Cuando la niebla se disipó el 9 de diciembre, la cifra de fallecidos era de al menos 4.000 muertos y más de 150.000 personas fueron hospitalizadas. Recientes estudios británicos señalan que la cifra de víctimas mortales fue de alrededor de 12.000. También fallecieron miles de animales. Se sabía que muchos de esos fallecimientos probablemente se debieron a las emisiones del carbón, pero no se conocían los procesos químicos exactos que provocaron la mezcla mortal de niebla y polución. El mismo fenómeno ocurre actualmente en algunas ciudades de China, aunque sin los estragos inmediatos de aquel fatídico diciembre de mediados del siglo XX. Muchas de esas muertes fueron probablemente causadas por las emisiones de la combustión de carbón, pero los procesos químicos exactos que llevaron a la mezcla mortal de niebla y contaminación no han sido plenamente comprendidos en los últimos 60 años. El sulfato fue un gran contribuyente de la niebla y que se formaron partículas de ácido sulfúrico a partir de dióxido de azufre liberado por la quema de carbón para uso residencial y plantas de energía. El dióxido de azufre se transformó en ácido sulfúrico por el dióxido de nitrógeno, otro producto de la combustión del carbón, y se produjo inicialmente en la niebla natural. Otro aspecto clave en la conversión del dióxido de azufre a sulfato es que éste produce partículas ácidas. La niebla natural contenía partículas más grandes de varias decenas de micrómetros de tamaño. La evaporación posterior de la niebla dejó partículas más pequeñas de ácidos que cubrieron la ciudad.

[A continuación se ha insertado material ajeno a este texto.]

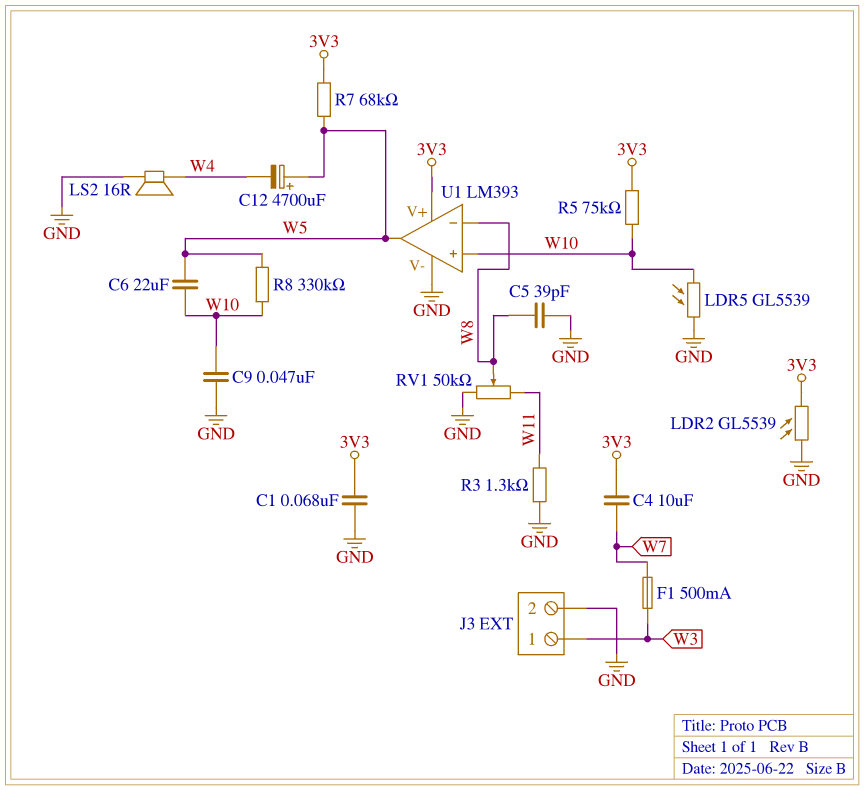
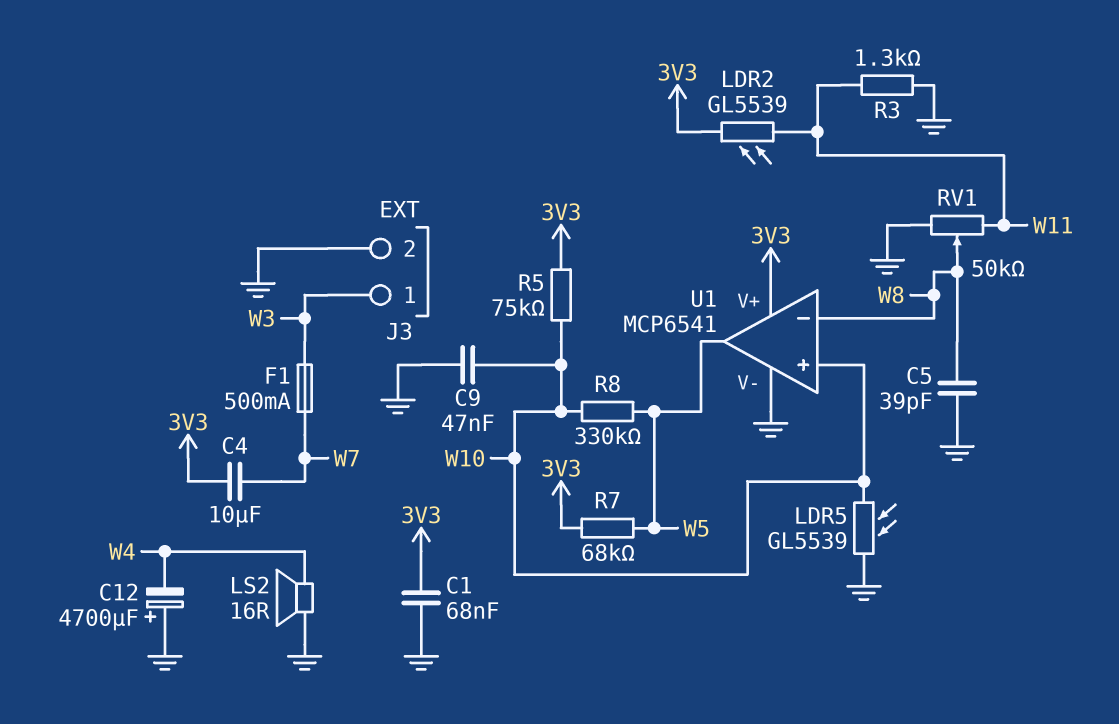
C6: 22uF (W5, W10) -> none
C12: 4700uF (plus W5, minus W4) -> 4700uF (plus GND, minus W4)
LDR2: GL5539 (3V3, GND) -> GL5539 (3V3, W11)
U1: LM393 -> MCP6541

La «niebla asesina» de 1952 desencadenó que el Parlamento británico aprobara la Ley de Aire Limpio en 1956, leyes de aire limpio que restringieron el uso del carbón y fomentaron el del gas para calentarse y para cocinar, y la quema de coque, que producía muy poco humo. Los efectos fueron inmediatos, pero no bastaron para impedir otro gran episodio de smog en diciembre de 1962,con 750 muertes más de las habituales. El nivel de dióxido de carbono fue siete veces superior al normal, y el de humo, 2,5 veces mayor. Millones de personas vivieron varios días en unas condiciones lamentables.